Using awk to append incremental numbers to the end of duplicate file names.

Ethereal · June 20, 2012, 8:08am

I'm currently working on a script that extracts files from a .zip, runs an sha1sum against them and then uses awk to pre-format them into zomething more readable thusly:

Z 69 89e013b0d8aa2f9a79fcec4f2d71c6a469222c07 File1
Z 69 6c3aea28ce22b495e68e022a1578204a9de908ed File2
Z 69 54122c1890d94ff76578076018d00a7c16e86e6d File4
Z 69 e66b24788b24a1733778d983d8163bb02a5c7201 File5
Z 69 c738aae20b50658ada2e0d5144302b9b695f98f3 File6
Z 69 40a63fe5078f5481737d4c0a7cbdca775cf9af28 File4
Z 69 4754cfd9f38d8a0beba4c8ebbf83569736c7ebfc File4
Z 69 721e29ad87bc1fccb3e0cae987b81a21a941e408 File2
Z 47 ca926c99b0394a8783152c19a7ffc6d686dcbcb3 File1
Z 47 1d66b78cc8b67e848aba4eecc3cb0f32e81b4004 File2
Z 47 114e0653503340c7325b345642fb61afddf4f339 File3
Z 47 4754cfd9f38d8a0beba4c8ebbf83569736c7ebfc File4
Z 47 86a09ee704fde229b0b3b25fe6190179e334364c File3
Z 47 7ba8ae667e48f53ccffb52a308340726e446712a File5

The problem I am having is that since this file operates on zips sometimes it will result in files with duplicate names appearing in a specific subset of files. For example subset 69 has File4 appear three times and File2 twice, while subset 47 has File3 appear twice. what I am trying to accomplish is to make awk check for duplicate occurances of $4 within a $2 subset and then use '{ count=1, count++ }' to append incrementally increasing numbers to the end of those files, thus making them uniqe, Any help or hints on how I might accomplish this would be appreciated since I'm pulling my hair out over this.

bartus11 · June 20, 2012, 8:19am

Can you post desired output for this sample data?

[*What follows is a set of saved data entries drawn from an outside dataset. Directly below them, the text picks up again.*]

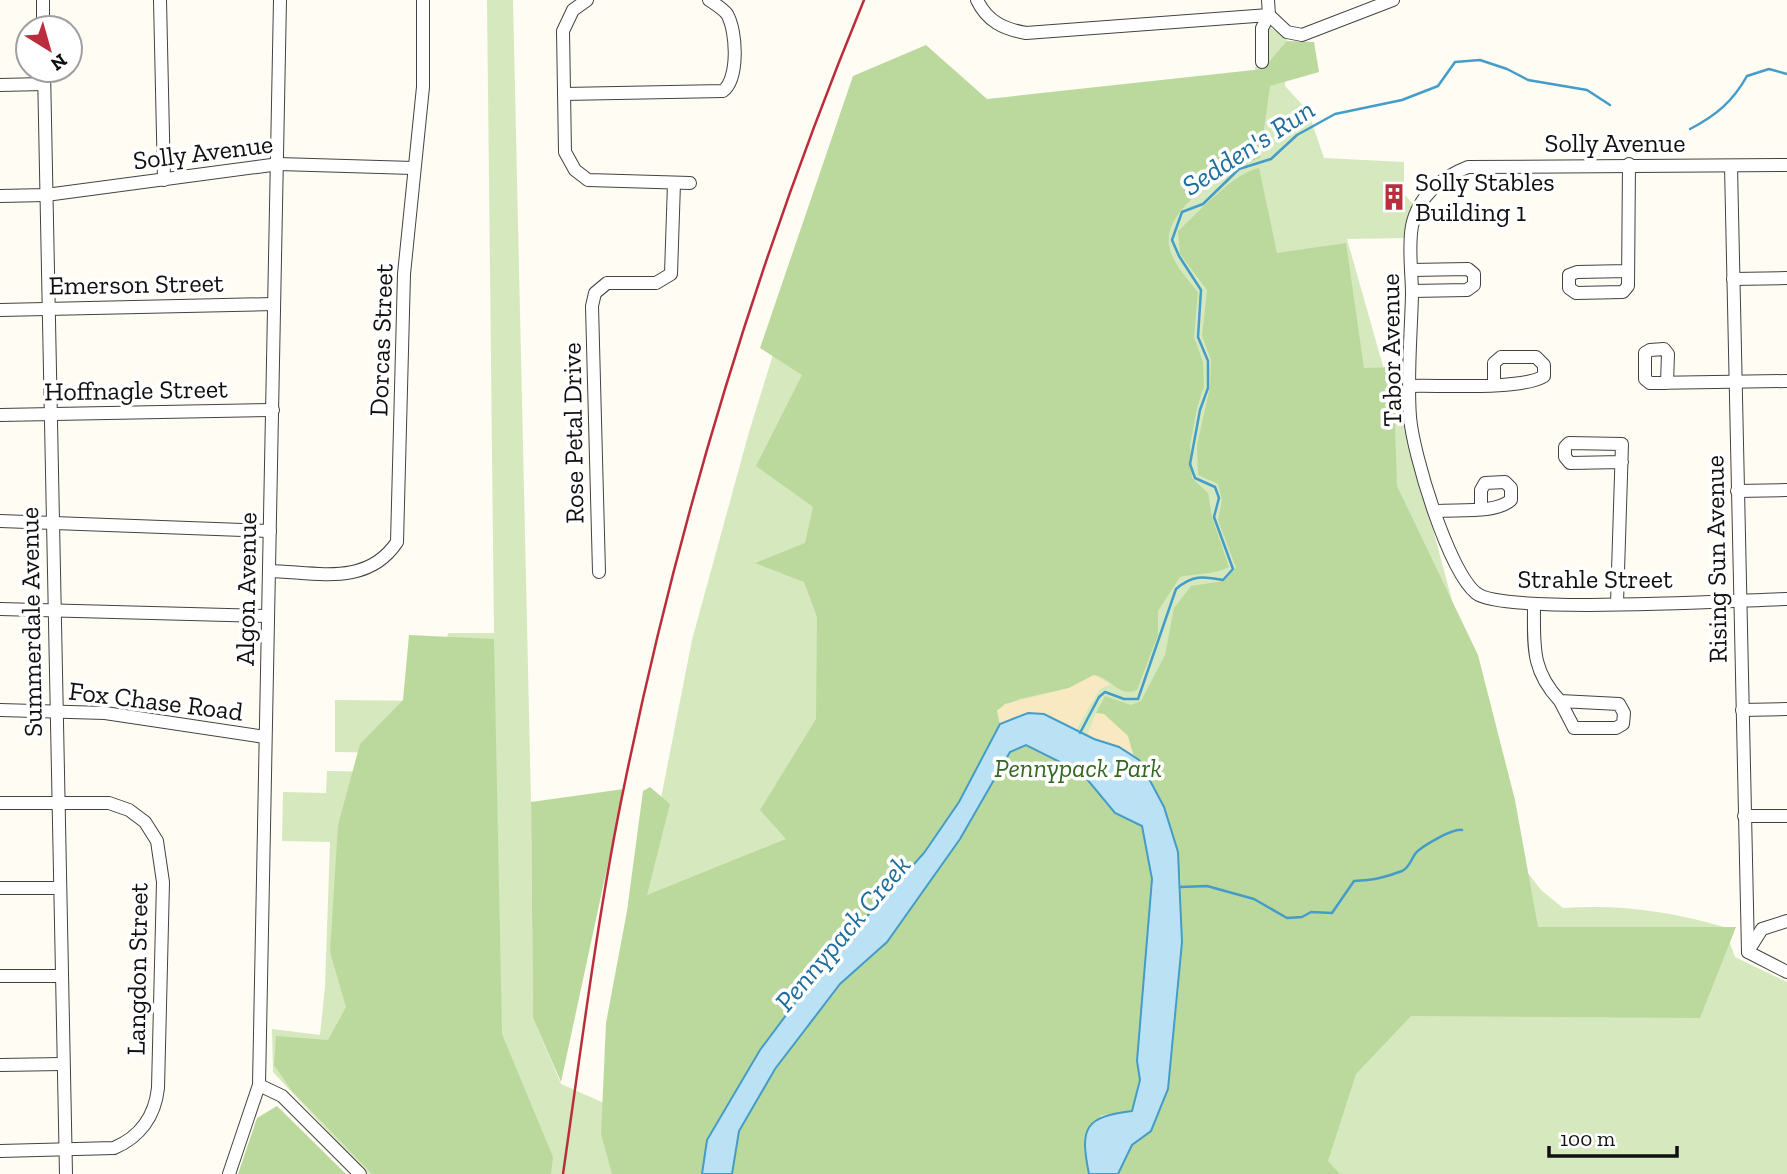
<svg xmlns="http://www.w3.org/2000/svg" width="1787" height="1174" viewBox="0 0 1787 1174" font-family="'Zilla Slab',serif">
<rect width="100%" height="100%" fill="#fefcf3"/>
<path fill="#d6e8bd" d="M 487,0 L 513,0 L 531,802 L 533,1018 L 561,1084 L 611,1106 L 643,890 L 692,640 L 749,432 L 808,242 L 1184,79 L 1255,72 L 1255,67 L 1266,65 L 1268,27 L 1287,36 L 1285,86 L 1308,111 L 1324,158 L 1404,162 L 1404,194 L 1413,204 L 1406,238 L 1347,239 L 1398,419 L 1403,418 L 1524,868 L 1541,890 L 1563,908 C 1619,904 1670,911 1724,927 L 1735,957 L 1787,982 L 1787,1174 L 367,1174 L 273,1072 L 272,1029 L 320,1035 L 325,987 L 330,842 L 282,841 L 283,792 L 326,793 L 327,771 L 400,772 L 400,753 L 335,752 L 335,700 L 437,701 L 448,633 L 494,633 Z"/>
<g fill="#bcd99d">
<path d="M 1287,41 L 1314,42 L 1319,72 L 1270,86 L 1260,158 C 1230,169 1174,201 1169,236 C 1166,257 1186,277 1198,292 L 1194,337 L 1203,362 L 1204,386 L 1197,408 L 1190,445 L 1192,478 L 1208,493 L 1212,517 L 1229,567 C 1214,575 1197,573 1180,577 L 1158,611 L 1158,635 L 1137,690 C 1119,698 1110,677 1094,675 L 1069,688 L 1019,699 L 997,710 L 1000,724 L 959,802 L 924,853 L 825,963 L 760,1050 L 707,1140 L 702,1174 L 612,1174 L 601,1134 L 606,1023 L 627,911 L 643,791 L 650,787 L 670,804 L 647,895 L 786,839 L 760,810 L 816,719 L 817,617 L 804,582 L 755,563 L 805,543 L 813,507 L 756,466 L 802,375 L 760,348 L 853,76 L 926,45 L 987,99 L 1263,69 Z"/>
<path d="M 1259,168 L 1277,253 L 1346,243 L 1364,368 L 1393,367 L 1397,486 L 1478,655 L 1515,800 L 1538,927 L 1736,927 L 1700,1018 L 1411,1016 L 1356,1074 L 1328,1161 L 1340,1174 L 1118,1174 L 1132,1145 L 1151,1131 L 1168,1089 L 1179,984 L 1181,879 L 1174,837 L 1164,807 L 1139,760 L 1096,713 L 1105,696 L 1131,705 L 1141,701 L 1165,655 L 1174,608 L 1191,586 L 1224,581 L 1236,568 L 1218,520 L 1222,500 L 1218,484 L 1198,475 L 1197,445 L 1210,387 L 1211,360 L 1202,336 L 1207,290 L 1180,254 L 1178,231 C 1198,213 1233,173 1259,168 Z"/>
<path d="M 409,635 L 494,639 L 502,1034 L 553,1157 L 551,1174 L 372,1174 L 292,1091 L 274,1065 L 276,1036 L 328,1040 L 346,1007 L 330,952 L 338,825 L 360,744 L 403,700 Z"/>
<path d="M 1026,745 L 1082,773 L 1115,813 L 1142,826 L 1152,879 L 1137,1061 L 1140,1080 L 1132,1111 L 1101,1115 L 1084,1150 L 1089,1174 L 732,1174 L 739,1131 L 775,1069 L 840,984 L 887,942 L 960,839 L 1010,752 Z"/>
<path d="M 624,789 L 561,1082 L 533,1018 L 531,802 Z"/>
<path d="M 277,1106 L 346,1174 L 238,1174 L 257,1118 Z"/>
</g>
<g fill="#f8e9c2">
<path d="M 1094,675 L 1111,684 L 1100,689 L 1076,730 C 1042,713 1036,710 1000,724 L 997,711 L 1005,704 L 1069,688 Z"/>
<path d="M 1096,713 L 1104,714 L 1128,736 L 1133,754 L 1087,735 Z"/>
</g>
<path fill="#bae2f4" stroke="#449cc8" stroke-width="2" d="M 1028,713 L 1044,714 L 1094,739 L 1119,747 L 1139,760 L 1164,807 L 1178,852 L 1182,942 L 1168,1089 L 1151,1131 L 1132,1145 L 1118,1174 L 1089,1174 C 1079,1126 1086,1117 1132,1111 L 1140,1080 L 1137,1061 L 1152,879 L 1142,826 L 1115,813 L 1082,773 L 1026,745 L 1010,752 L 960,839 L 887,942 L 840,984 L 775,1069 L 739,1131 L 732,1174 L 702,1174 L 707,1140 L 760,1050 L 825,963 L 924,853 L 959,802 L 1000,724 Z"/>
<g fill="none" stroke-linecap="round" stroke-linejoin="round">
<g stroke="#449cc8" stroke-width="2.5">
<path d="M 1690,129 C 1717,115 1733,101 1747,76 L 1769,69 L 1787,74"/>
<path d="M 1080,733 L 1099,697 L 1105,692 L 1124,699 L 1138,699 L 1176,589 C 1192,575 1203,576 1223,580 L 1233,569 L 1214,517 L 1219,498 L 1215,487 L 1195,478 L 1190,464 L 1200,410 L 1208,388 L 1208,361 L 1198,337 L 1201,290 L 1179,256 L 1172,240 L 1182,212 L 1203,204 L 1239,169 L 1271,159 L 1297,135 L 1335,114 L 1402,100 L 1438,86 L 1455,62 L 1480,60 L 1507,69 L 1528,80 L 1587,90 L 1610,105"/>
<path d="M 1180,887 L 1207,886 L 1254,899 L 1287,918 L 1302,917 L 1311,912 L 1332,913 L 1354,881 C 1374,880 1383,878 1402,871 C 1409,868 1411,860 1415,854 C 1420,847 1453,828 1462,830"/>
</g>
<defs>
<g id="minor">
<path d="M 43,0 L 43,28"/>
<path d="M 160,0 L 164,180"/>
<path d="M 587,0 L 573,10 L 563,31 L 565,152 L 575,170 L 588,180 L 690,183"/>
<path d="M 977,0 C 987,21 1003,29 1026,33 L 1269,15"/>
<path d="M 1268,0 L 1269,15"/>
<path d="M 1269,15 L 1287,32 L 1302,35 L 1393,0"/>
<path d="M 1262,62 L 1262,28 L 1269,15"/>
<path d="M 44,70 L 66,1174"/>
<path d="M 0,85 L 44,84"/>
<path d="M 564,94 L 723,91 C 739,79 737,31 727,14 C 722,8 715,4 709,0"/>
<path d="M 1787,165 L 1468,167 C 1442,177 1418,196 1412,226 C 1408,248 1412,272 1412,295 C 1411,335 1407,376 1410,417 C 1413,454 1448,570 1476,593 C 1502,615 1739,600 1787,599"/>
<path d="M 1731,166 L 1748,952"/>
<path d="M 0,196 L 46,195 L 279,164 L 413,168"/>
<path d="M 1411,270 L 1468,269 L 1474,274 L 1474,285 L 1467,290 L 1412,291"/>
<path d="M 1628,271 L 1577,272 L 1569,275 L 1569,288 L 1576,293 L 1623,292 L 1628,286 L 1629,164"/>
<path d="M 1733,279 L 1787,278"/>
<path d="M 0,310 L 273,304"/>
<path d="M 1667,383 L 1668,354 L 1664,349 L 1650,350 L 1645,353 L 1645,379 L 1650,383 L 1787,381"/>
<path d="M 1410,386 C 1439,385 1524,390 1544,376 L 1544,365 L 1536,357 L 1501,357 L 1494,363 L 1494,384"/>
<path d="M 0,415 L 273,410"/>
<path d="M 1737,491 L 1787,490"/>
<path d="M 1436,511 C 1457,509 1495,514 1511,500 L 1511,488 L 1505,482 L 1485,483 L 1481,490 L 1481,508"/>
<path d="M 0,521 L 270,531"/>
<path d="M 269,571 C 316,572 367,587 397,542 L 404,274 L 423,87 L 423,0"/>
<path d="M 599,572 L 592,306 L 595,293 L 607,283 L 656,283 L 671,274 L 674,183"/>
<path d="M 1617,603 L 1622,444 L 1569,443 L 1565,447 L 1565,457 L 1570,463 L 1622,462"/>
<path d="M 1534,606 C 1534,646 1531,670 1560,701 L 1619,704 L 1624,713 L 1623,724 L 1616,728 L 1574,728 L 1560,701"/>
<path d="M 0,609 L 268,616"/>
<path d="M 0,710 L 105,713 L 265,737"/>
<path d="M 1742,710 L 1787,709"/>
<path d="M 0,803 L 109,803 L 129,810 L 145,822 L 157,841 L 163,882 L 158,1088 C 155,1116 140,1137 114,1148 L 0,1151"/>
<path d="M 1744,816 L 1787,816"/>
<path d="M 0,888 L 59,888"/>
<path d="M 1748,951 L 1762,929 L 1787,921"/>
<path d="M 1748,952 L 1787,972"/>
<path d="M 0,976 L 60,976"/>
<path d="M 0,1065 L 62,1064"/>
<path d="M 259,1085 L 282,1096 L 360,1174"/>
<path d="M 229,1174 L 259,1085 L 280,0"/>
</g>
</defs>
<use href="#minor" stroke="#434343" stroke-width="14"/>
<use href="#minor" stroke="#fff" stroke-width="12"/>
<path stroke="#bb2d3c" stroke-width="2.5" d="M 563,1174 C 582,1043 598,911 625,782 C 680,514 760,253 864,0"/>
</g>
<defs>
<symbol id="building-bare" viewBox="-9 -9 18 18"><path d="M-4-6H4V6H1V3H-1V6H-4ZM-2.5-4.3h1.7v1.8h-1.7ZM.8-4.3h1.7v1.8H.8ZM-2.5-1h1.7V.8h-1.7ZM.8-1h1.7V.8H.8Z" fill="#bb2d3c" stroke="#fff" stroke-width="2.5" paint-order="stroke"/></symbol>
</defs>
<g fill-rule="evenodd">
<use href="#building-bare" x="1375" y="178" width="38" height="38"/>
</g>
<g text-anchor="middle" stroke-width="7" stroke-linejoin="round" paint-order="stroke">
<g font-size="26" fill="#101010" stroke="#fff">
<text x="1615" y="152">Solly Avenue</text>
<text transform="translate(203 152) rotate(-7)" y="9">Solly Avenue</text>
<text transform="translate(136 284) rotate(-1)" y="9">Emerson Street</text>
<text transform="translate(381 340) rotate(-88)" y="9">Dorcas Street</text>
<text transform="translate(1391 350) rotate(-91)" y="9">Tabor Avenue</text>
<text transform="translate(136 390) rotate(-1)" y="9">Hoffnagle Street</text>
<text transform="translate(573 433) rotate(-91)" y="9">Rose Petal Drive</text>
<text transform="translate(1716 559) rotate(-91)" y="9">Rising Sun Avenue</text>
<text x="1595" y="588">Strahle Street</text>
<text transform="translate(246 589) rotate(-89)" y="9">Algon Avenue</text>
<text transform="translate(31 622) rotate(-91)" y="9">Summerdale Avenue</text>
<text transform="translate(156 701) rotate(7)" y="9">Fox Chase Road</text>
<text transform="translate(137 969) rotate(-89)" y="9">Langdon Street</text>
</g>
<g font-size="26" fill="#101010" stroke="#fff" text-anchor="start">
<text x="1415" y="191">Solly Stables<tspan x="1415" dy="30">Building 1</tspan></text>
</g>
<g font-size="26" font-style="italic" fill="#346622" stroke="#fff">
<text x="1078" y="777">Pennypack Park</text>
</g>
<g font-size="28" font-style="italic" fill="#1d6e9e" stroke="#fff">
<text transform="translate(1248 147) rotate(-33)" y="10">Sedden's Run</text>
<text transform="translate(842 933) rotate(-50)" y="10">Pennypack Creek</text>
</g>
</g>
<g transform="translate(49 49) rotate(143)"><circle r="33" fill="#ffffff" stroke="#9f9f9f" stroke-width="2"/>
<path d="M0-5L12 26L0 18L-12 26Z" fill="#bb2d3c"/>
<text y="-10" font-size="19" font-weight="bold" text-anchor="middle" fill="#101010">N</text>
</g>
<path d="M1549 1146v10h128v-10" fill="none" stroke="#101010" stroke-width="3.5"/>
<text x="1560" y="1146" font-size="21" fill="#101010" stroke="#ffffff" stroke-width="5" paint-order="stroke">100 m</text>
</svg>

Ethereal · June 20, 2012, 9:04am

The code below is pre-formatted with awk I am jsut struggling with the rename part, but ideally $count would reset to 1 every time a new value is picked up in $2 thusly:

Z 69 89e013b0d8aa2f9a79fcec4f2d71c6a469222c07 File1
Z 69 6c3aea28ce22b495e68e022a1578204a9de908ed File2_1
Z 69 54122c1890d94ff76578076018d00a7c16e86e6d File4_1
Z 69 e66b24788b24a1733778d983d8163bb02a5c7201 File5
Z 69 c738aae20b50658ada2e0d5144302b9b695f98f3 File6
Z 69 40a63fe5078f5481737d4c0a7cbdca775cf9af28 File4_2
Z 69 4754cfd9f38d8a0beba4c8ebbf83569736c7ebfc File4_3
Z 69 721e29ad87bc1fccb3e0cae987b81a21a941e408 File2_2
Z 47 ca926c99b0394a8783152c19a7ffc6d686dcbcb3 File1
Z 47 1d66b78cc8b67e848aba4eecc3cb0f32e81b4004 File2
Z 47 114e0653503340c7325b345642fb61afddf4f339 File3_1
Z 47 4754cfd9f38d8a0beba4c8ebbf83569736c7ebfc File4
Z 47 86a09ee704fde229b0b3b25fe6190179e334364c File3_2
Z 47 7ba8ae667e48f53ccffb52a308340726e446712a File5

Failing that count could just increment indefinately so you end up with File3_55 File3_56 ect...

bartus11 · June 20, 2012, 9:11am

Try:

awk '{$4=$4"_"++a[$4]}1' file

elixir_sinari · June 20, 2012, 9:18am

Something like this?

awk '{if(++a[$2,$4]>1)$4=$4"_"a[$2,$4]}1' inputfile

Ethereal · June 20, 2012, 9:54am

Thanks for the quick response guys elixirs is a closer to what I need, but about 3x as complex . As near as I can tell though you basically did what I wasted about half a day trying to make work by putting the variables into an associative array, but you seem to have used a multi-dimensional array which I'm not overly familiar with. To me it looks like you're creating a numbered array, incrementing it with ++, adding the values of $2 and $4 into it, then stating that if that array is > 1 let $4 = $4 appended with _ and the number value of the array, is that right?